The nearly 1,000-page CLEAN Future Act Pallone co-sponsored—released in a less ambitious form last year, as an alternative to the Green New Deal—would require power providers to run on clean power by 2035 toward a target of reaching net-zero emissions across the economy by 2050, in line with the Biden administration’s stated goals. But what “clean” means is the subject of some debate: At least for a while, that includes “natural,” or fossil, gas. One central component of the wide-reaching bill is a clean electricity standard that allows for power companies to trade zero-emission electricity credits among themselves to comply with its mandates. Zero-emitting sources are eligible for full credits, but lower-emitting sources—including gas—are eligible for partial credits so long as they fall below carbon-intensity thresholds that will start phasing down in 2030 through 2035. Utilities can make alternative compliance payments, as well, and the Environmental Protection Agency can extend individual companies’ compliance timeline through the 2030s by one year at a time for up to five years total. The measure has been opposed by some 300 climate and social justice groups. “Sacrificing the very definition of ‘clean’ in order to achieve 100 percent clean energy is self-defeating,” the groups wrote in a letter to Congress earlier this month.
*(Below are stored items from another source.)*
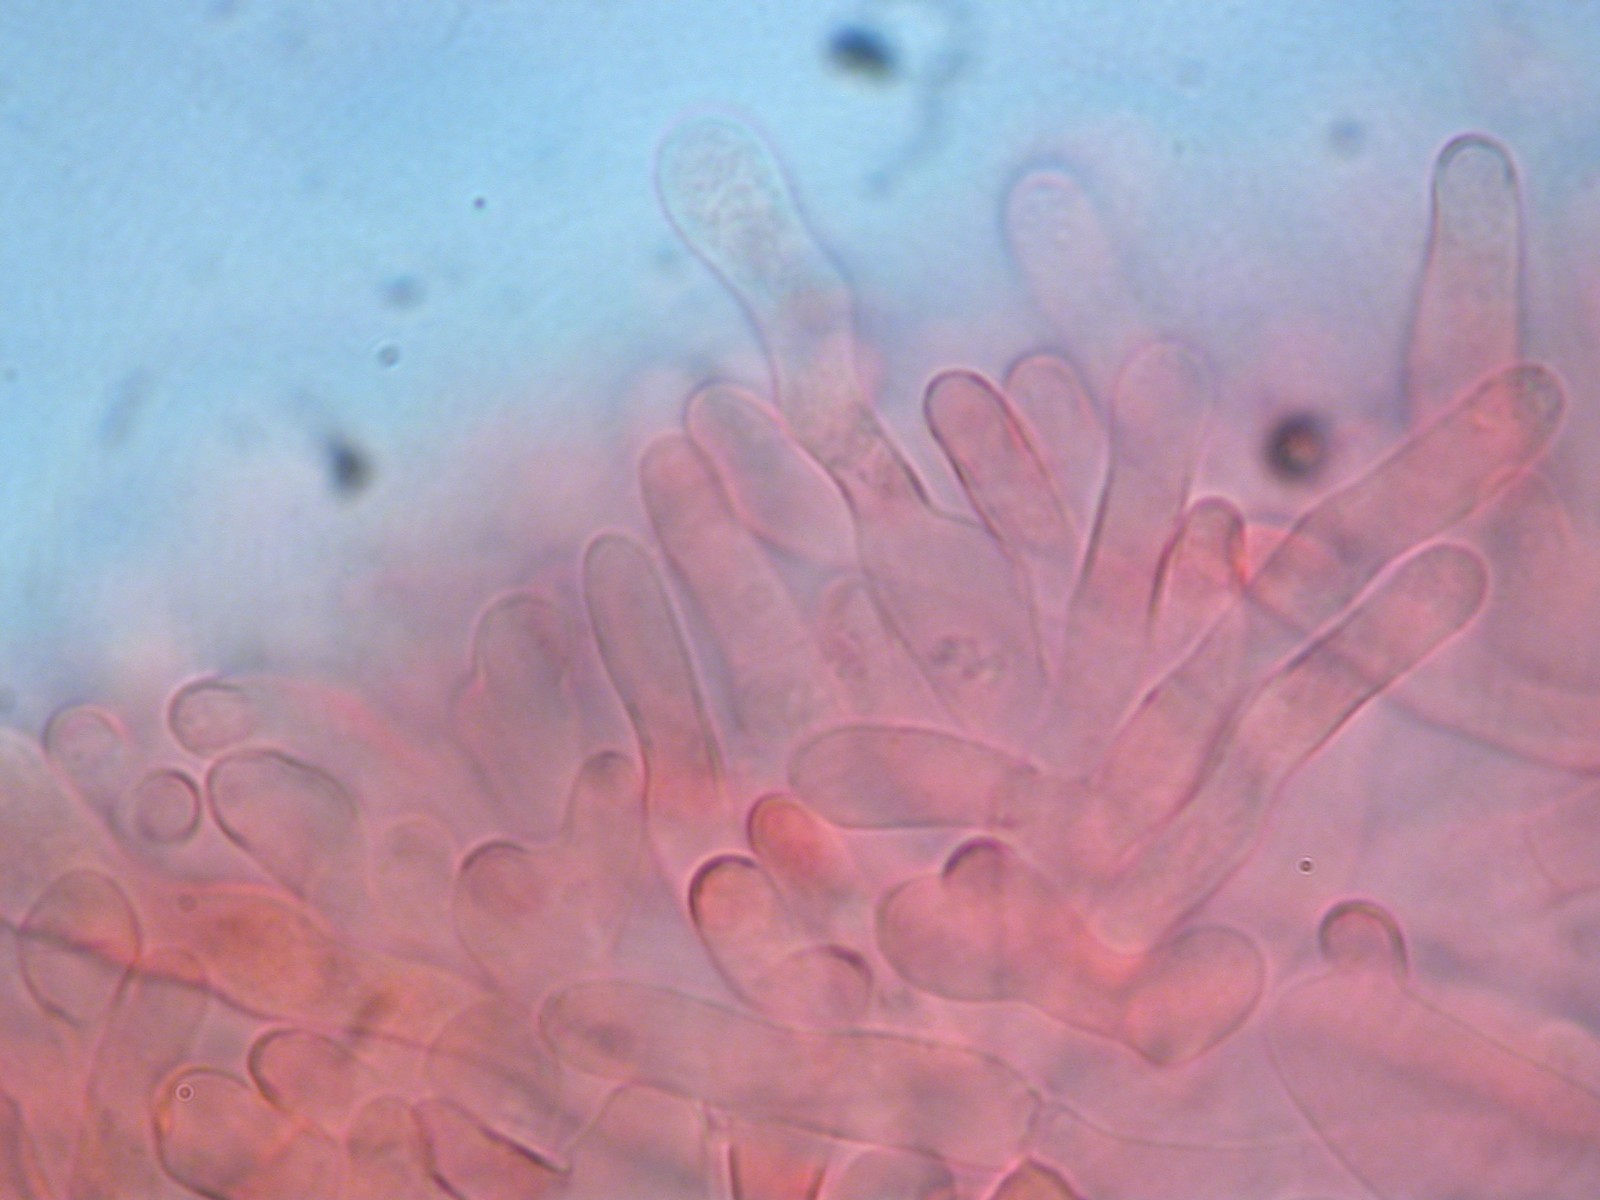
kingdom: Fungi
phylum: Basidiomycota
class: Agaricomycetes
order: Agaricales
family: Entolomataceae
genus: Entoloma
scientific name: Entoloma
Utilities play an odd role in climate politics. Many are finding that transitioning off coal is actually good for their bottom line. Some are now leapfrogging over natural gas entirely, thanks in part to state-level clean electricity standards and the falling cost of renewable power. Still, power companies are eager to navigate any changes to their sector on their own terms and avoid mandates that might force them into compliance. Voluntary commitments to reach net-zero by 2050 have proliferated among utilities over the last few years, but typically still fall well short of what’s needed to meet even the relatively moderate targets pledged by the administration. Like the CLEAN Future Act targets, such promises lean heavily on carbon capture and storage technologies that remain unproven at scale. Electric utility political spending is prolific at the state level, where they regularly buy off regulators and legislators—sometimes literally, as was allegedly the case of Ohio House Speaker Larry Householder. Utility donations aren’t as high-profile as those of major oil and gas companies, despite the two industries having worked together to fund climate denial at the national and international level for decades after their executives first became aware of the threat of global warming.

What might be most remarkable about Pallone’s donations from corporate polluters is just how unremarkable they are in Washington. His office has not responded to a request for comment for this article.